SOURCE TEXT:
Colby Knepp: (16:58)
Hundred percent. Totally. Yeah. Just Friday I had another coach hire, a part-time coaching role. So my coaching hours are now down to six hours a week, plus I’ve got two or three PT clients I really like spending time with. Program design is maybe 8 to 10 hours a week. So this morning before the NSI I was writing SOPs Just the owner task of like, ok, I know this doesn’t benefit me now, but this actually pays off huge dividends in the future in terms of time. So systematizing and stepping away to focus on things that are gonna keep people, make the product better or get new people in.

Mike Warkentin: (17:36)
Wow. So going back again, I thought for a long time and many years that I needed to coach and that was the prime role for me, right? I thought I was a good coach and I needed to be that. I did not know how to grow the business. And I also didn’t really, well, I wasn’t comfortable with that end of things. And so I coached too much, spent very limited time trying to grow the business and guess what didn’t grow . So if you’re listening out there and you think that coaching is the prime role, you can definitely coach as much as you want. However, someone needs to grow your business. If you are not doing that, someone else needs to do it. And you can hire people around that or you can hire and offload some stuff and then start working on that yourself.

TASK 1: Report each line of the entries that contains the word "front".

DATA FOR THE TASK:
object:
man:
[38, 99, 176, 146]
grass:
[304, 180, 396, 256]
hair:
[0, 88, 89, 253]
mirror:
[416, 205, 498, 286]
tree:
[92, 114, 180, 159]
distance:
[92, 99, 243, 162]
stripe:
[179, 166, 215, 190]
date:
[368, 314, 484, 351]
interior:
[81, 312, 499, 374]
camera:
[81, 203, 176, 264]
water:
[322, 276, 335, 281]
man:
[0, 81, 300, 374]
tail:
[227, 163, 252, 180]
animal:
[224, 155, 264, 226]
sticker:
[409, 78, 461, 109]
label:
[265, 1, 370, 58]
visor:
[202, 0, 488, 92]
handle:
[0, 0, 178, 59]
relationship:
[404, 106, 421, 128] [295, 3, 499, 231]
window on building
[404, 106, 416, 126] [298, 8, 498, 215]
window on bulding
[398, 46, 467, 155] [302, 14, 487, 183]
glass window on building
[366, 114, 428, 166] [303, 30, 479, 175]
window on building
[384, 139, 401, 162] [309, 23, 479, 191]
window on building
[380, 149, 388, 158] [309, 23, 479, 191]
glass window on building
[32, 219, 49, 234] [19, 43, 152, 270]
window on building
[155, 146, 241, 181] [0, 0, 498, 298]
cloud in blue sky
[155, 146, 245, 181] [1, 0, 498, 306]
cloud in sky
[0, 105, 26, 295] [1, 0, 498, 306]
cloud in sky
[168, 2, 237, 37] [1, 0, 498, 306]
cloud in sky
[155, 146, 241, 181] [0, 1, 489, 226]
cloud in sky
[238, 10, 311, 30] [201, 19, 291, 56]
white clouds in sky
--
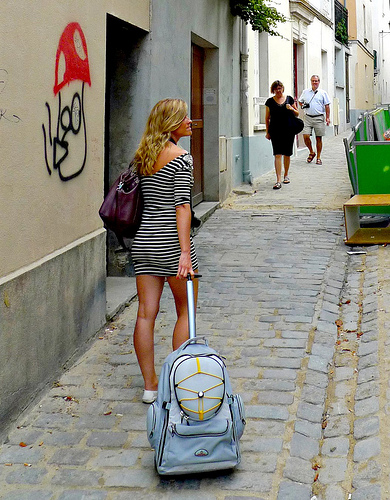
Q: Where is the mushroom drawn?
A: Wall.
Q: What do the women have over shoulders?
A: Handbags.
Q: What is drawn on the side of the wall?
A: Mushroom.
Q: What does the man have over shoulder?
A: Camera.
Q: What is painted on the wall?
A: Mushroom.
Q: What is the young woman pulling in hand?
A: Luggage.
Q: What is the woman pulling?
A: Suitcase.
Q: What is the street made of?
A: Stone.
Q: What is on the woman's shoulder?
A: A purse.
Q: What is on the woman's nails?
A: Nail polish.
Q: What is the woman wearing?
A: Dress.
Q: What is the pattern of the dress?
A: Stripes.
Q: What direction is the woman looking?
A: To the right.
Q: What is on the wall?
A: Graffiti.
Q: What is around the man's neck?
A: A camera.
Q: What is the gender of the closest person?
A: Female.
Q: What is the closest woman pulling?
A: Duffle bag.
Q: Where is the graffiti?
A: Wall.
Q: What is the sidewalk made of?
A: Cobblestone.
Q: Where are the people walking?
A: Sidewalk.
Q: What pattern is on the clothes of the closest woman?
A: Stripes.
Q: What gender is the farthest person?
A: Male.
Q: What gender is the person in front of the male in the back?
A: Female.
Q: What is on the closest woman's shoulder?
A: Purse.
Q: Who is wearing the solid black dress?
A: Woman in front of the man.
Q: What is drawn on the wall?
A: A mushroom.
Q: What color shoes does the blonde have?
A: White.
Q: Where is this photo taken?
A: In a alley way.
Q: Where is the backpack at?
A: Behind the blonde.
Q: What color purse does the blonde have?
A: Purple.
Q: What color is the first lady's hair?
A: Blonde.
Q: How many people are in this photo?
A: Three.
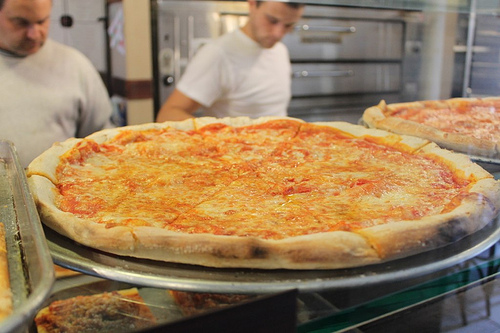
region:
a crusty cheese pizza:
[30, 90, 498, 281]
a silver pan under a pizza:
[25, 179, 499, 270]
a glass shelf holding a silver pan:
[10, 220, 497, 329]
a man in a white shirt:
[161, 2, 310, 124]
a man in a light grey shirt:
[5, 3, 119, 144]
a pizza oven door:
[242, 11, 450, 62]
--
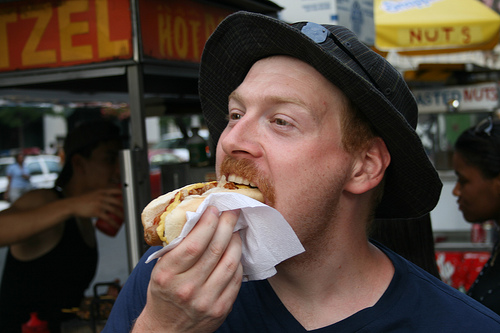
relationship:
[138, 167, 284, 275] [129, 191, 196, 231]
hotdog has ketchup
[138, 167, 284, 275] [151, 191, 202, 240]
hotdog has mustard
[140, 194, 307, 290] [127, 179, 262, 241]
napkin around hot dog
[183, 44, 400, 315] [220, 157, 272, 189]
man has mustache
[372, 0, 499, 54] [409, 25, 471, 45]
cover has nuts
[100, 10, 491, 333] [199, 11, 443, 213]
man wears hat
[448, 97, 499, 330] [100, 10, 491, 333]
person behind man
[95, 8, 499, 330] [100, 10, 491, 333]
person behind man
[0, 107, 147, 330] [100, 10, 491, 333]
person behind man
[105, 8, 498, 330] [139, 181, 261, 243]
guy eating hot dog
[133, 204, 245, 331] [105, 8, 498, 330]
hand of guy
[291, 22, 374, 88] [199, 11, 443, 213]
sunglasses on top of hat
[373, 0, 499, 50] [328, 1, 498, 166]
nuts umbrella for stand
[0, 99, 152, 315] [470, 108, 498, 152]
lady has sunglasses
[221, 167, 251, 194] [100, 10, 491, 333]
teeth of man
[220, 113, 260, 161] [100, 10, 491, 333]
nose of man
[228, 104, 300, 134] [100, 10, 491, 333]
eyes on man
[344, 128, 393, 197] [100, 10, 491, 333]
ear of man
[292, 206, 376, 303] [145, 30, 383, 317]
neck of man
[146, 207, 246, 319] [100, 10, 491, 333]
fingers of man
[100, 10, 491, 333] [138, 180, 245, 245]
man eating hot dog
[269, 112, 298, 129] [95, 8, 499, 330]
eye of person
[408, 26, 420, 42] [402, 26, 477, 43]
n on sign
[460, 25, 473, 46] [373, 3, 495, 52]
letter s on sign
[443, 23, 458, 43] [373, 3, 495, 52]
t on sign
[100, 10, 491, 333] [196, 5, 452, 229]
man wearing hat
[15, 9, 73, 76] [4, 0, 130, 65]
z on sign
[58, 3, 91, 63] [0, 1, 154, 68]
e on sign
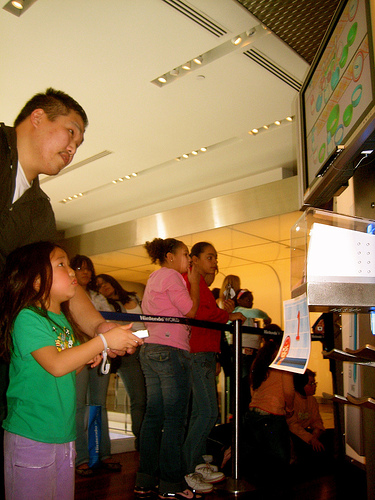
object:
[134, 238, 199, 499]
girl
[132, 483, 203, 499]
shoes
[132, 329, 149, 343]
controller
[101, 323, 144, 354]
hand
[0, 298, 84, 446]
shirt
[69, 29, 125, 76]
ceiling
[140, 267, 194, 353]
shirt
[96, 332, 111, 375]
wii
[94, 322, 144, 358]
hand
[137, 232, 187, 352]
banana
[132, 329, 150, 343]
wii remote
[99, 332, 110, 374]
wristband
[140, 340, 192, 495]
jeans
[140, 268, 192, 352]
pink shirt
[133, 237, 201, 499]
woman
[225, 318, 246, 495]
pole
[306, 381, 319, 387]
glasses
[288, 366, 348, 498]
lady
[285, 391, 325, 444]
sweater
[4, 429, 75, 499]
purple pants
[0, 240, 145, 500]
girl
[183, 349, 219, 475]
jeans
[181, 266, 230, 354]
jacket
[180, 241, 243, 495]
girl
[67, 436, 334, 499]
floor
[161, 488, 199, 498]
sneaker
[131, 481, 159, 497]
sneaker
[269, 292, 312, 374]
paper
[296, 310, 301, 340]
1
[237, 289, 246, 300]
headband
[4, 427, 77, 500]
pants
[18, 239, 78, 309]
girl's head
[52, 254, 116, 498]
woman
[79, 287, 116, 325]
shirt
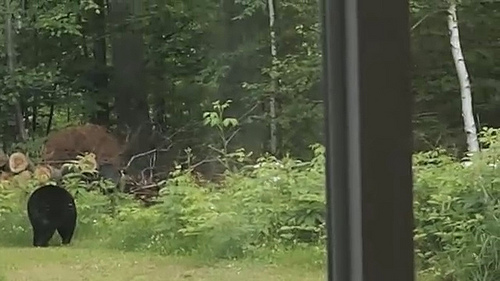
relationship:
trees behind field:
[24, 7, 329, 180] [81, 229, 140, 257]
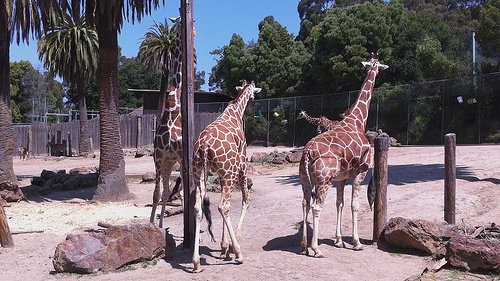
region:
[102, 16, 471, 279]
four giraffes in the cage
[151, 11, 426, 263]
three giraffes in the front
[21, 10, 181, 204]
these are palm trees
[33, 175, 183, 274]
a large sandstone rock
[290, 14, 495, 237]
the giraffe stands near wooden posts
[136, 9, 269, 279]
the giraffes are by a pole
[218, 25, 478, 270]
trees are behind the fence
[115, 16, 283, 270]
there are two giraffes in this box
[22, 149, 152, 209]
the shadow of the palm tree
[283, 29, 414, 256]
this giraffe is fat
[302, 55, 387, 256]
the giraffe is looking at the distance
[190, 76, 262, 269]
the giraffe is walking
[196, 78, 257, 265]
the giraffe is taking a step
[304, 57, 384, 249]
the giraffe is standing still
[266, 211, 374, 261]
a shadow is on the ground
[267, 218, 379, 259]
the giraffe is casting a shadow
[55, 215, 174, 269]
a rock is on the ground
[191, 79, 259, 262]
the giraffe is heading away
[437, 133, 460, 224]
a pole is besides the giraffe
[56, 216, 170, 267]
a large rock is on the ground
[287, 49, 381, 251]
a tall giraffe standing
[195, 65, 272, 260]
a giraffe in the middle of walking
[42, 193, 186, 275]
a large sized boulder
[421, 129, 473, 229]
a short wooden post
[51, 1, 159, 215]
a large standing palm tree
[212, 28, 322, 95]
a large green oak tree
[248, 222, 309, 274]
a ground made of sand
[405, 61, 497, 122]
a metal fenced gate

TASK 2: Write out the stretch of the transcript from "Wow. So going" through "on that yourself.", replacing "business" with "gym" wherever it appears.

FINAL ANSWER 1:
Q: What gender is the person in front of the male in the back?
A: Woman in front of the man.
three giraffes in the front

FINAL ANSWER 2:
Wow. So going back again, I thought for a long time and many years that I needed to coach and that was the prime role for me, right? I thought I was a good coach and I needed to be that. I did not know how to grow the gym. And I also didn’t really, well, I wasn’t comfortable with that end of things. And so I coached too much, spent very limited time trying to grow the gym and guess what didn’t grow . So if you’re listening out there and you think that coaching is the prime role, you can definitely coach as much as you want. However, someone needs to grow your gym. If you are not doing that, someone else needs to do it. And you can hire people around that or you can hire and offload some stuff and then start working on that yourself.